In order to tell an OpenAI assistant what functions it can use we have to define a JSON schema that we'll attach to our assistant. This helps tell the AI model what the capabilities are of the tool you're using so that it can call this autonomously and get the most use out of it. Here is my function definition:
{
"name": "earnings_context",
"description": "Retrieves relevant text from a corporate earnings call transcript to aid in questions that need more specific information. This function takes a stock ticker symbol, a date range, and a query in order to retrieve relevant context from a corporate earnings call. The function retrieves 5 sections of transcript that are 500 tokens in length each.",
"parameters": {
"type": "object",
"properties": {
"symbol": {
"type": "string",
"description": "The stock ticker symbol for the company whos earnings transcript you want to retrieve context from."
},
"query": {
"type": "string",
"description": "The text query to search for sections of context that match. This uses token similarity in a vector search."
},
"start_date": {
"type": "string",
"description": "The minimum date of earnings calls you want context from."
},
"end_date:": {
"type": "string",
"description": "The maximum date for an earnings call you want context from. A default value of today is used if none specified."
}
},
"required": [
"symbol",
"query",
"start_date"
]
}
}
And that's it! Attach this function to an assistant or just use it when calling OpenAI's 'completions' and have it use our function to get only relevant context for answering your questions that can be answered by earnings calls. As far as costs go this is very cheap and much cheaper than passing entire transcripts to the AI model as well. Even if you didn't care about cost, passing only relevant data is a good way to reduce AI model hallucinations and improve accuracy. Plus it's cool. 😎
Areas to improve
There are a few ways I could see this improving, there are ways to make this more efficient cost and data wise as well as with be able to find more relevant and useful data.

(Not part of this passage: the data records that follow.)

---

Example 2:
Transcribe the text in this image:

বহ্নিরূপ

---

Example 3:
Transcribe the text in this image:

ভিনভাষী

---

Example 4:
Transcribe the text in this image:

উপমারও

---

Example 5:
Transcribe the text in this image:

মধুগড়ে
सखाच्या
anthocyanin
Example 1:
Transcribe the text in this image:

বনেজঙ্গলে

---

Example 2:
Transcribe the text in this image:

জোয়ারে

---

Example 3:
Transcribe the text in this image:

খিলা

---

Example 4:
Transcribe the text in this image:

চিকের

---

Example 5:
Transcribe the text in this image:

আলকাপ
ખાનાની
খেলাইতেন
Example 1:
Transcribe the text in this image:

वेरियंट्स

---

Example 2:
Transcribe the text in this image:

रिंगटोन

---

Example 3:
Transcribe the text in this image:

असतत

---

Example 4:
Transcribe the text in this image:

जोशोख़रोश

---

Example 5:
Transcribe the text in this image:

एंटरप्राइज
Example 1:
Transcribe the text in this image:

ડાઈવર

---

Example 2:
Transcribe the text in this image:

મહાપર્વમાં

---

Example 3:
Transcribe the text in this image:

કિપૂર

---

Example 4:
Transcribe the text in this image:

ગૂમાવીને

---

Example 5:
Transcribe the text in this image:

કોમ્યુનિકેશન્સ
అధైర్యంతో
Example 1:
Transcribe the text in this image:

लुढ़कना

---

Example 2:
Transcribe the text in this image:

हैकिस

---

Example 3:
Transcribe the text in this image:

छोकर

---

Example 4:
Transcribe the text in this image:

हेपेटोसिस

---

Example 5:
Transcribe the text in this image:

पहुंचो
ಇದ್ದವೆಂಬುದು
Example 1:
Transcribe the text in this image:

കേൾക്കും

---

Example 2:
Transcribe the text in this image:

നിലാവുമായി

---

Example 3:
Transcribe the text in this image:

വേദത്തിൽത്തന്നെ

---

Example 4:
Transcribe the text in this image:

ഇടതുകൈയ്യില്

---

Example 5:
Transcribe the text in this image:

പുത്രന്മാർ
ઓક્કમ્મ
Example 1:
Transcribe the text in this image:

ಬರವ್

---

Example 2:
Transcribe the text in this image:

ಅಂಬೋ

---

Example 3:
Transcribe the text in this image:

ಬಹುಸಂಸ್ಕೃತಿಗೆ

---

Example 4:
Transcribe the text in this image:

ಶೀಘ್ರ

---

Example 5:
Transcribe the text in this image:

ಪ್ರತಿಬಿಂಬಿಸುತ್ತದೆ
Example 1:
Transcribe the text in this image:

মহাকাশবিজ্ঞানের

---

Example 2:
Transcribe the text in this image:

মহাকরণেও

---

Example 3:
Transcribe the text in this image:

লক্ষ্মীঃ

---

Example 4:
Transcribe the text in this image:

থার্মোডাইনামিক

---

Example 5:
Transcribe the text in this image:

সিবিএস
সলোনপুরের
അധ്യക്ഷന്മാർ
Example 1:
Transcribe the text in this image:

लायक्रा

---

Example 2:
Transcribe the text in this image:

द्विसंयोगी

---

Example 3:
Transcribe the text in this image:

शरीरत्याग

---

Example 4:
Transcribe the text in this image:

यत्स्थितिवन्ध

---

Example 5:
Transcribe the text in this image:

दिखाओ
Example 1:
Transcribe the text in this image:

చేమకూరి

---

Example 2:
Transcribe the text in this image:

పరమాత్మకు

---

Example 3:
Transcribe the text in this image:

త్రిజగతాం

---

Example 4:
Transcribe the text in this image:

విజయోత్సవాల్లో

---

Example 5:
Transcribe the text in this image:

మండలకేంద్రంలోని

- Have the assistant function specify how much context it wants
- Currently our function will retrieve the 5 most relevant chunks per query which could be overkill and not useful for some cases. If we used the example of iPhone revenue for the last 4 years it might be more useful to call this function for each quarter (20 times) and only get one chunk from each quarter given we're only interested in one line.

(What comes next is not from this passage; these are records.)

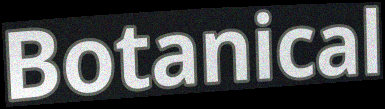
Botanical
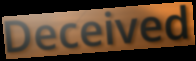
Deceived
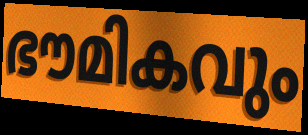
ഭൗമികവും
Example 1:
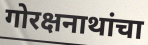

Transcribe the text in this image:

गोरक्षनाथांचा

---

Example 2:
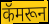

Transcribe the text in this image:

कॅमरून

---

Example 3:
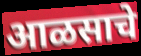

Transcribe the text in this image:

आळसाचे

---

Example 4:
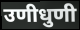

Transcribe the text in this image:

उणीधुणी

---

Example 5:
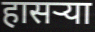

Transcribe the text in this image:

हासऱ्या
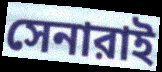
সেনারাই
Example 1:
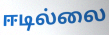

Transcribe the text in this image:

ஈடில்லை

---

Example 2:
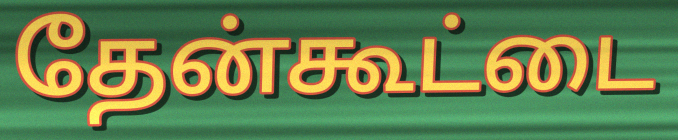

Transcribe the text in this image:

தேன்கூட்டை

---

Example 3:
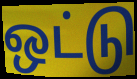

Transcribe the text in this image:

ஒட்டு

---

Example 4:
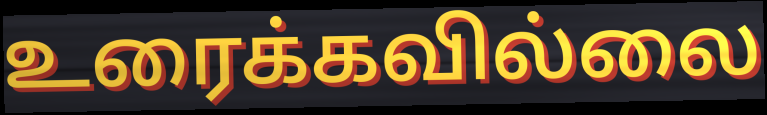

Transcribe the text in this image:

உரைக்கவில்லை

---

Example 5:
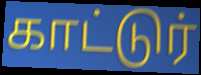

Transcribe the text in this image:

காட்டுர்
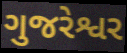
ગુજરેશ્વર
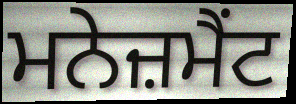
ਮਨੇਜ਼ਮੈਂਟ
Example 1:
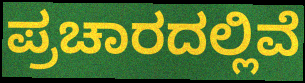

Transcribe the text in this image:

ಪ್ರಚಾರದಲ್ಲಿವೆ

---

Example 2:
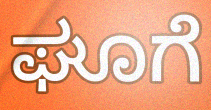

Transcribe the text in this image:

ಘೂಗೆ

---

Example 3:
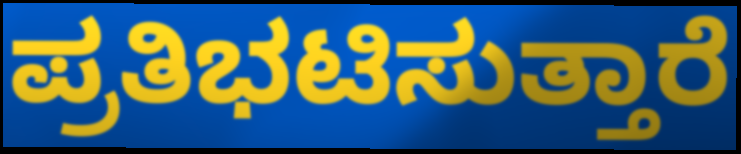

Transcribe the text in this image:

ಪ್ರತಿಭಟಿಸುತ್ತಾರೆ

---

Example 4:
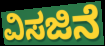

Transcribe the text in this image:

ವಿಸಜಿನೆ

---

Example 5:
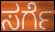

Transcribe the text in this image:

ಸರ್ಗೆ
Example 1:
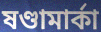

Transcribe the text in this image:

ষণ্ডামার্কা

- The number of results 'k' would be a variable specified by the AI
- Better prompting could define how AI could use this tool
- Reducing the amount of data retrieval to save cost and time by only getting the id of the chunk.
- Currently the cost and time of this tool aren't concerning to me, but if I wanted to save on the amount of data read and stored in my index instead of providing the raw text and querying that I could just use the unique id. Then when I run my vector query I only receive an id which I use to retrieve that piece of text that I've stored somewhere else that might be faster and cheaper.
- Keyword extraction and smart paragraph breaks
- An AI model can be used to break the text into useful paragraphs or more cohesive chunks rather than 500 token groups. Keywords could also be extracted here so a paragraph about regional revenue performance could be more easily queried with 'regional performance', 'china', 'europe' as examples. Batch processing of AI model requests makes sense here.
- I played with this idea initially and saw that it wasn't adding much performance so I abandoned it.